- **Available data**:
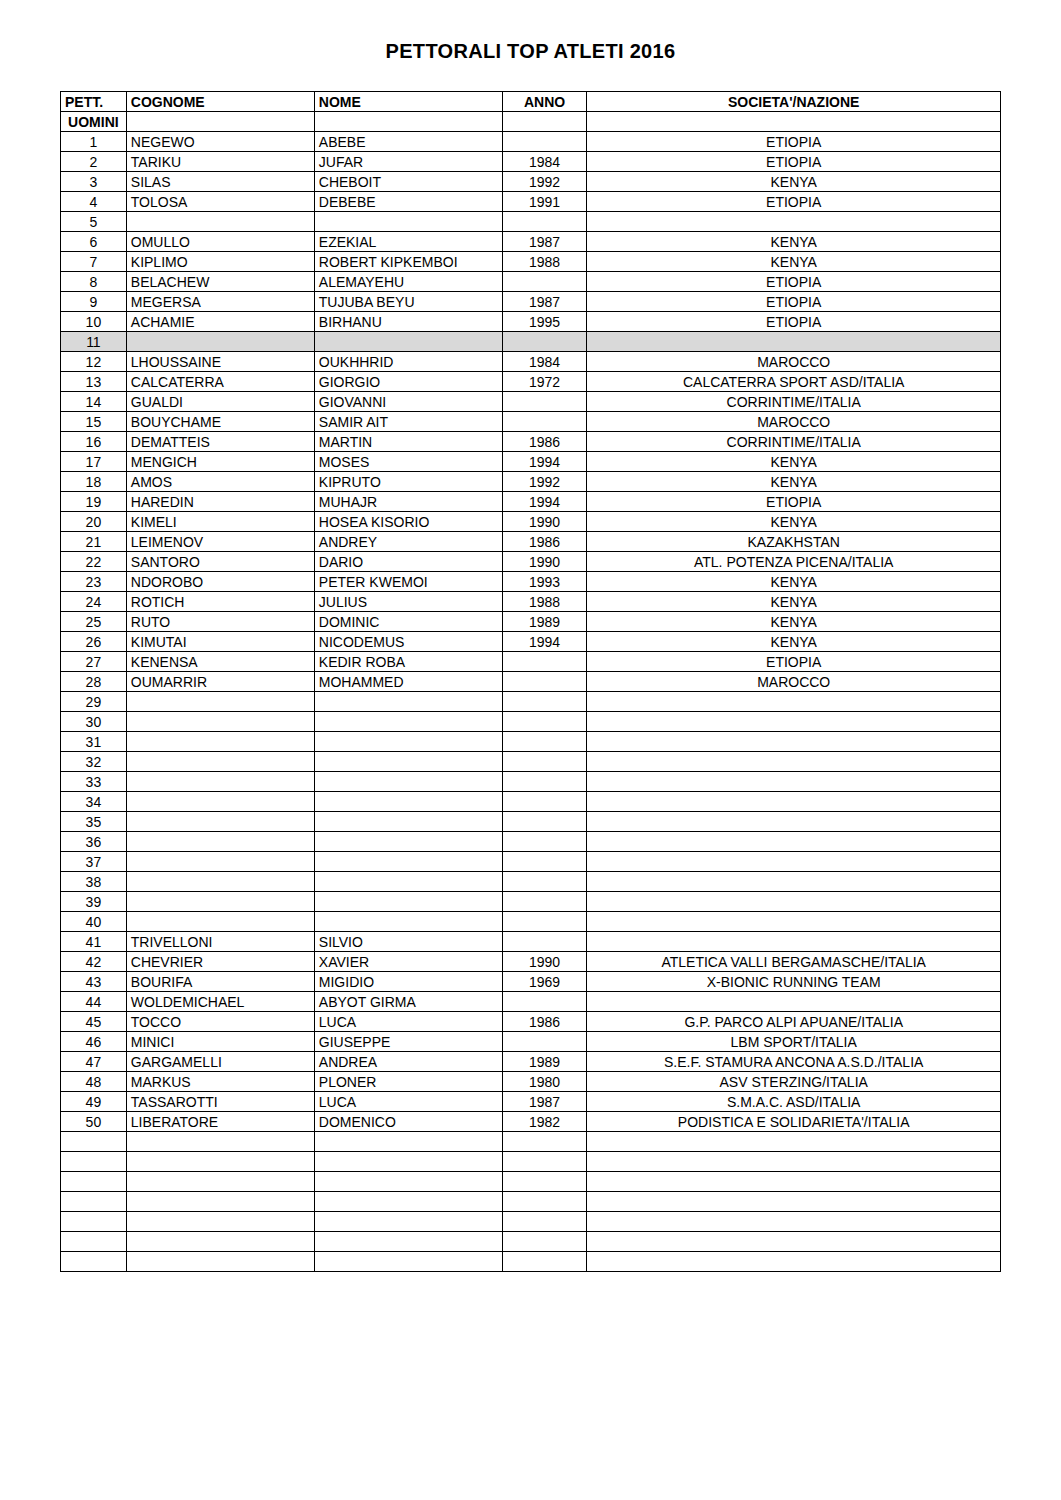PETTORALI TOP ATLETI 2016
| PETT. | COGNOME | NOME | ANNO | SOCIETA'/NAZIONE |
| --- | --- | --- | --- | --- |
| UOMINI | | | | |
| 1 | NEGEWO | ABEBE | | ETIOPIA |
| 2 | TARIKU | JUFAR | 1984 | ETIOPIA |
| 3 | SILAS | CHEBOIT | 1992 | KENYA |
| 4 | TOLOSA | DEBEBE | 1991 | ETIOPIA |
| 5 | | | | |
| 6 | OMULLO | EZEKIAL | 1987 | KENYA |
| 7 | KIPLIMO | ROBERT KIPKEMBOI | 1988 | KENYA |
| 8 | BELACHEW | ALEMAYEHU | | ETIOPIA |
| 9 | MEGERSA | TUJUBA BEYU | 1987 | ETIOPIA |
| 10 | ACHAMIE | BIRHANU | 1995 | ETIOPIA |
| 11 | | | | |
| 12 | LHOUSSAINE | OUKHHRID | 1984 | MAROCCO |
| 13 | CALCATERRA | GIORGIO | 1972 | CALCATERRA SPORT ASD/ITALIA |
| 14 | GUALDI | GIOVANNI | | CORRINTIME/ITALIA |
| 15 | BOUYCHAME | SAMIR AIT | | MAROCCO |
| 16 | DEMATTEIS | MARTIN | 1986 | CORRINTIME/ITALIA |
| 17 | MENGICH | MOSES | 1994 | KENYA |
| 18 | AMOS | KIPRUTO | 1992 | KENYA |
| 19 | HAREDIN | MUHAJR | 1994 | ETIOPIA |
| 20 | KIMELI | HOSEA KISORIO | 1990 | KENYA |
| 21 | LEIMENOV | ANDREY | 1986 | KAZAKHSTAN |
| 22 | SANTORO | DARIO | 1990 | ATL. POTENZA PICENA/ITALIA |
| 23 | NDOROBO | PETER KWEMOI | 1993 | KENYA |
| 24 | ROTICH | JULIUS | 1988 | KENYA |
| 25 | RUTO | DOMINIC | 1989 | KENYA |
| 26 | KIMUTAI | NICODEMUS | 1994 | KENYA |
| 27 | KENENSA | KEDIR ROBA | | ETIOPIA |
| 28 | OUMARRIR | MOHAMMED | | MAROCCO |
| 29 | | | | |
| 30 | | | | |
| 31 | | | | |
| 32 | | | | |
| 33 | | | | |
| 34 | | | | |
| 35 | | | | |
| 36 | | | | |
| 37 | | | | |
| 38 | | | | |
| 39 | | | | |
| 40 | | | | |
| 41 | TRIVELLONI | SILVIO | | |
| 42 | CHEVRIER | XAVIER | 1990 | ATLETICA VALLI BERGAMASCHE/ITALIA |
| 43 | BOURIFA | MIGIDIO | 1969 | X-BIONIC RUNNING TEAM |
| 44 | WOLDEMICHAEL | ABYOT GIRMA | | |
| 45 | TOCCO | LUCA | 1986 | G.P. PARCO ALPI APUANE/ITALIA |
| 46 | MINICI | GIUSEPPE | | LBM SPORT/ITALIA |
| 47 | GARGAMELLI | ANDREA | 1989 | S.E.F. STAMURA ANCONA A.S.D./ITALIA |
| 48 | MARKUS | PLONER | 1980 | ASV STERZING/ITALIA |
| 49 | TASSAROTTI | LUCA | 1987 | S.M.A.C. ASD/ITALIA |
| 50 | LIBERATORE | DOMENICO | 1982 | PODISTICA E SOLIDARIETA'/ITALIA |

- **Work to be completed**:
The expected output is every entry above, character for character, with no pictures.

- **Answer box**:
PETTORALI TOP ATLETI 2016
| PETT. | COGNOME | NOME | ANNO | SOCIETA'/NAZIONE |
| --- | --- | --- | --- | --- |
| UOMINI | | | | |
| 1 | NEGEWO | ABEBE | | ETIOPIA |
| 2 | TARIKU | JUFAR | 1984 | ETIOPIA |
| 3 | SILAS | CHEBOIT | 1992 | KENYA |
| 4 | TOLOSA | DEBEBE | 1991 | ETIOPIA |
| 5 | | | | |
| 6 | OMULLO | EZEKIAL | 1987 | KENYA |
| 7 | KIPLIMO | ROBERT KIPKEMBOI | 1988 | KENYA |
| 8 | BELACHEW | ALEMAYEHU | | ETIOPIA |
| 9 | MEGERSA | TUJUBA BEYU | 1987 | ETIOPIA |
| 10 | ACHAMIE | BIRHANU | 1995 | ETIOPIA |
| 11 | | | | |
| 12 | LHOUSSAINE | OUKHHRID | 1984 | MAROCCO |
| 13 | CALCATERRA | GIORGIO | 1972 | CALCATERRA SPORT ASD/ITALIA |
| 14 | GUALDI | GIOVANNI | | CORRINTIME/ITALIA |
| 15 | BOUYCHAME | SAMIR AIT | | MAROCCO |
| 16 | DEMATTEIS | MARTIN | 1986 | CORRINTIME/ITALIA |
| 17 | MENGICH | MOSES | 1994 | KENYA |
| 18 | AMOS | KIPRUTO | 1992 | KENYA |
| 19 | HAREDIN | MUHAJR | 1994 | ETIOPIA |
| 20 | KIMELI | HOSEA KISORIO | 1990 | KENYA |
| 21 | LEIMENOV | ANDREY | 1986 | KAZAKHSTAN |
| 22 | SANTORO | DARIO | 1990 | ATL. POTENZA PICENA/ITALIA |
| 23 | NDOROBO | PETER KWEMOI | 1993 | KENYA |
| 24 | ROTICH | JULIUS | 1988 | KENYA |
| 25 | RUTO | DOMINIC | 1989 | KENYA |
| 26 | KIMUTAI | NICODEMUS | 1994 | KENYA |
| 27 | KENENSA | KEDIR ROBA | | ETIOPIA |
| 28 | OUMARRIR | MOHAMMED | | MAROCCO |
| 29 | | | | |
| 30 | | | | |
| 31 | | | | |
| 32 | | | | |
| 33 | | | | |
| 34 | | | | |
| 35 | | | | |
| 36 | | | | |
| 37 | | | | |
| 38 | | | | |
| 39 | | | | |
| 40 | | | | |
| 41 | TRIVELLONI | SILVIO | | |
| 42 | CHEVRIER | XAVIER | 1990 | ATLETICA VALLI BERGAMASCHE/ITALIA |
| 43 | BOURIFA | MIGIDIO | 1969 | X-BIONIC RUNNING TEAM |
| 44 | WOLDEMICHAEL | ABYOT GIRMA | | |
| 45 | TOCCO | LUCA | 1986 | G.P. PARCO ALPI APUANE/ITALIA |
| 46 | MINICI | GIUSEPPE | | LBM SPORT/ITALIA |
| 47 | GARGAMELLI | ANDREA | 1989 | S.E.F. STAMURA ANCONA A.S.D./ITALIA |
| 48 | MARKUS | PLONER | 1980 | ASV STERZING/ITALIA |
| 49 | TASSAROTTI | LUCA | 1987 | S.M.A.C. ASD/ITALIA |
| 50 | LIBERATORE | DOMENICO | 1982 | PODISTICA E SOLIDARIETA'/ITALIA |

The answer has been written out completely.